Sep 22 2004
A landmark South African legal complaint against British drug maker GlaxoSmithKline (GSK) over its AIDS drug pricing and policies in that country will proceed after GSK dropped its public and repeated vows to appeal a decision allowing the case to go forward. Instead, GSK simply filed a required legal response to the complaint.
The complaint was filed with South Africa's Competition Tribunal in August by AIDS Healthcare Foundation (AHF), the US' largest AIDS organization and several other South African AIDS advocates. AHF operates the 'Ithembalabantu' (Zulu for people's hope) clinic, a free AIDS treatment clinic in Umlazi Township, KwaZulu Natal in partnership with the Network of AIDS Communities of South Africa (NetCom SA) a local non-government organization. In the complaint, AHF and others allege that GSK has charged excessive prices for AIDS drugs to the detriment of South Africans with HIV/AIDS and in violation of the Competition Act.
"Like most bullies, GSK was full of bluster when it vowed repeatedly that it would appeal the very filing of our Tribunal Complaint," said Michael Weinstein, AHF's president. "Yet last week, GSK instead merely filed a response in South Africa by the required deadline. And in its response, GSK hides behind a wall of lawyers and legal arguments, attempting to assert technicalities as to why the Tribunal should not hear this case. If, as GSK claims, it's done nothing wrong, it should be spending its time showing the world why, how -- or even if -- GSK did not violate the law with its AIDS drug pricing in South Africa. Apparently, GSK has to charge illegally high prices so it can pay for its lawyers."

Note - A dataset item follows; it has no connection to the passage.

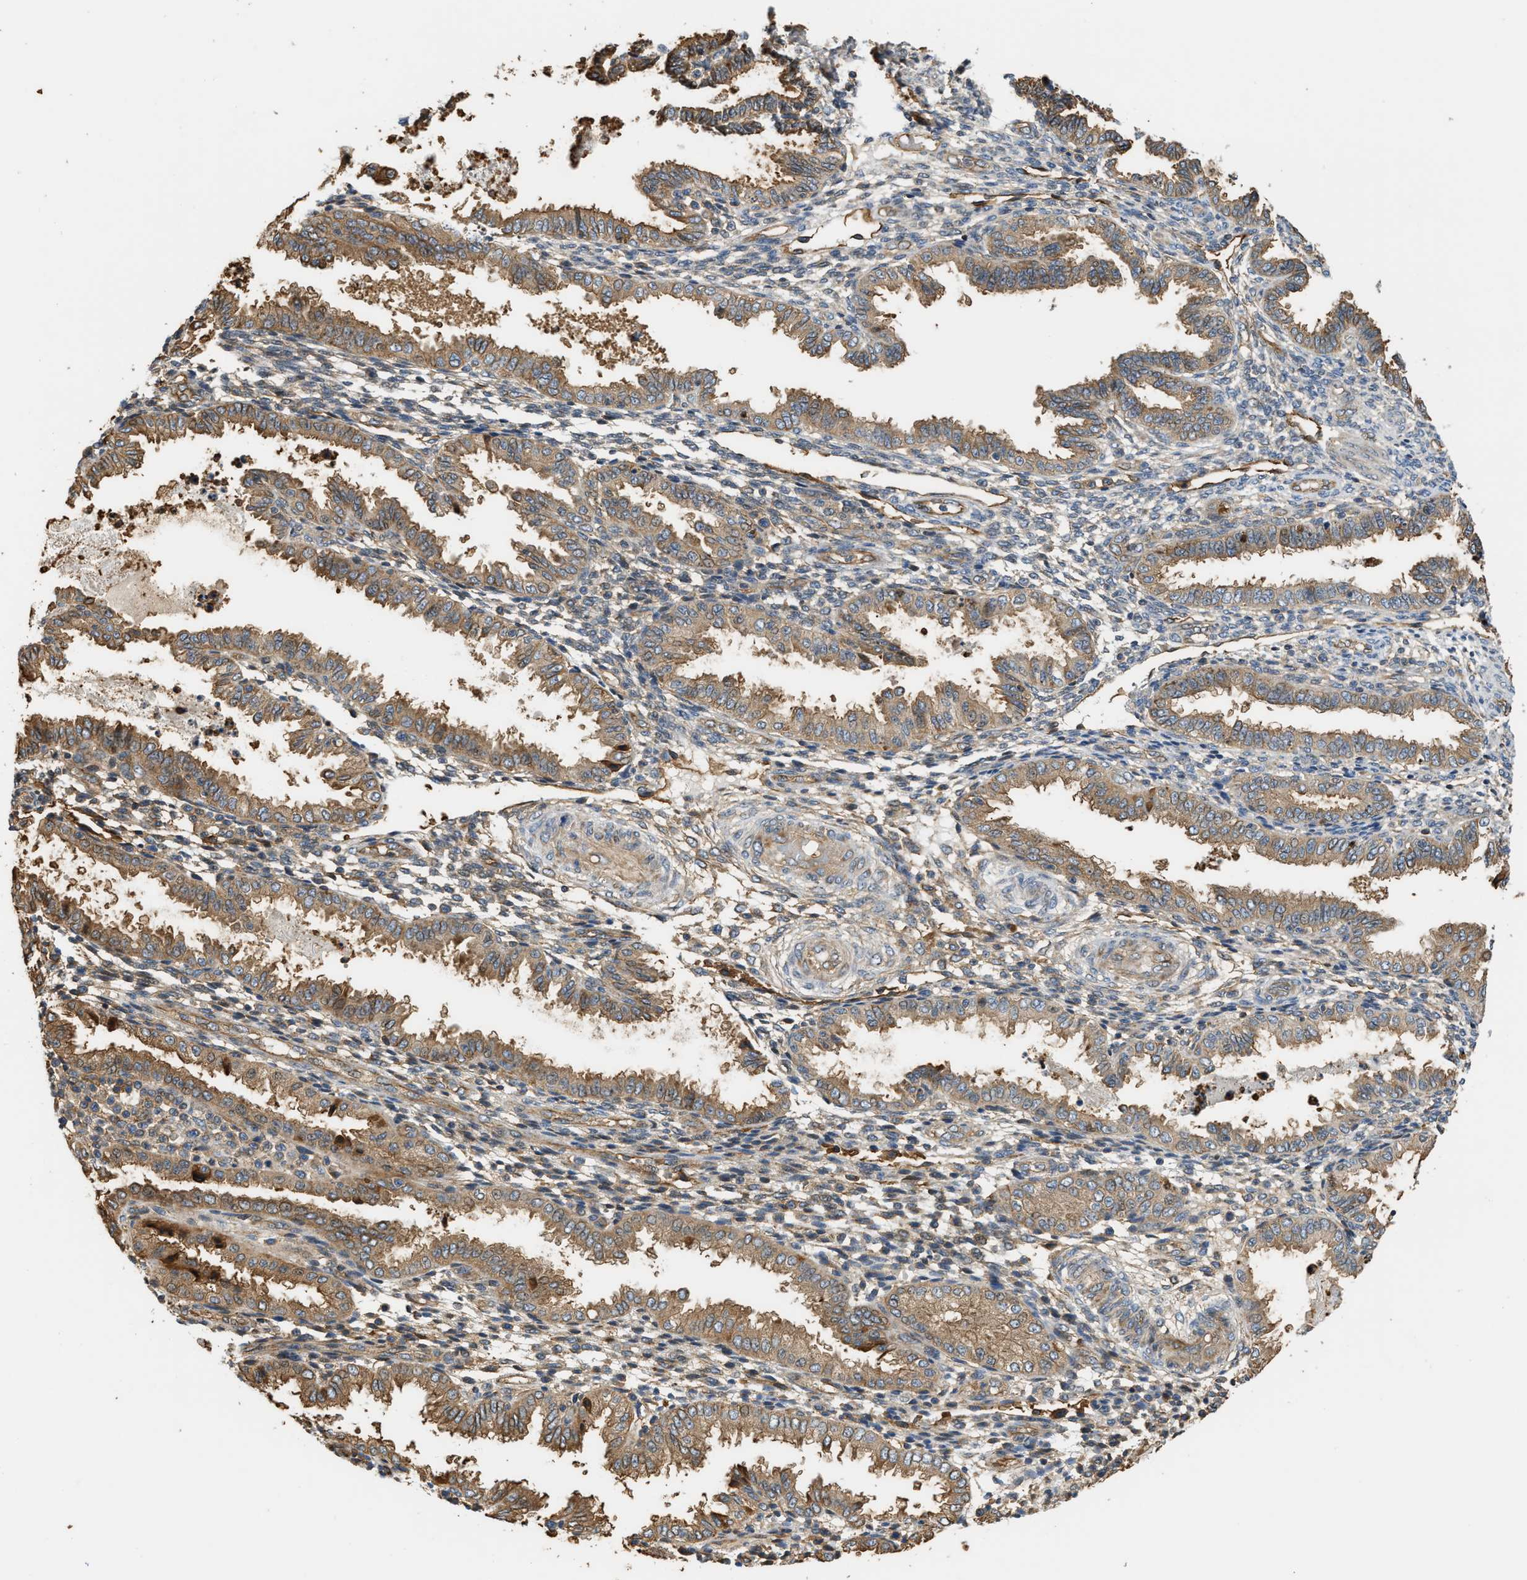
{"staining": {"intensity": "moderate", "quantity": "<25%", "location": "cytoplasmic/membranous"}, "tissue": "endometrium", "cell_type": "Cells in endometrial stroma", "image_type": "normal", "snomed": [{"axis": "morphology", "description": "Normal tissue, NOS"}, {"axis": "topography", "description": "Endometrium"}], "caption": "A low amount of moderate cytoplasmic/membranous staining is identified in about <25% of cells in endometrial stroma in unremarkable endometrium.", "gene": "DDHD2", "patient": {"sex": "female", "age": 33}}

GSK's response to the complaint is the latest step in the ongoing case. The complaint was originally filed with the Competition Commission in January 2003. The Treatment Action Campaign (TAC) had lodged a similar complaint with the Competition Commission against GSK during 2002. The Competition Commission initially decided to refer that complaint, as well as the AHF complaint, to the Competition Tribunal. During December 2003, TAC and GSK concluded a settlement endorsed by the Competition Commission; however, AHF was not a party to that settlement.
Earlier this summer, the Competition Tribunal of South Africa agreed to hear the complaint, which was filed by individual South Africans and AHF. The Tribunal also ordered GSK to pay AHF's legal costs.
"The voices of the Complainants and the patients AHF treats were not heard in the other case, and were not included in the settlement. Now, they will be heard," said AHF's Weinstein, expressing his gratitude for the Tribunal's actions.
The case name is In The Matter Between Mpho Makhathnini, Nelislwe Mthethwa, Musa Msomi, Elijah Paul Musoke, Tom Myers, AIDS Healthcare Foundation Limited, and GlaxoSmithKline (Pty) Ltd, Glaxo Group Limited, Case Number 34/CR/Apr04.